**What the exercise asks**
The reply should contain every entry exactly as given, with no pictures in it.

§ §

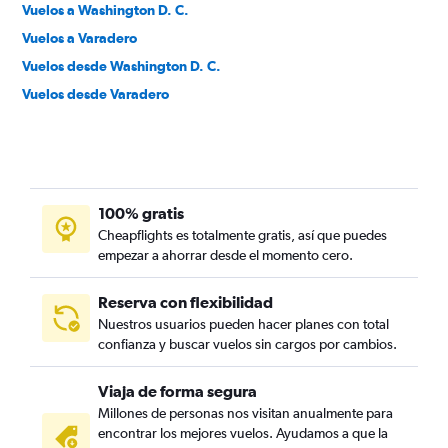
Vuelos a Washington D. C.
Vuelos a Varadero
Vuelos desde Washington D. C.
Vuelos desde Varadero
100% gratis
Cheapflights es totalmente gratis, así que puedes
empezar a ahorrar desde el momento cero.
Reserva con flexibilidad
Nuestros usuarios pueden hacer planes con total
confianza y buscar vuelos sin cargos por cambios.
Viaja de forma segura
Millones de personas nos visitan anualmente para
encontrar los mejores vuelos. Ayudamos a que la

§ §

**Response area**
Vuelos a Washington D. C.
Vuelos a Varadero
Vuelos desde Washington D. C.
Vuelos desde Varadero
100% gratis
Cheapflights es totalmente gratis, así que puedes
empezar a ahorrar desde el momento cero.
Reserva con flexibilidad
Nuestros usuarios pueden hacer planes con total
confianza y buscar vuelos sin cargos por cambios.
Viaja de forma segura
Millones de personas nos visitan anualmente para
encontrar los mejores vuelos. Ayudamos a que la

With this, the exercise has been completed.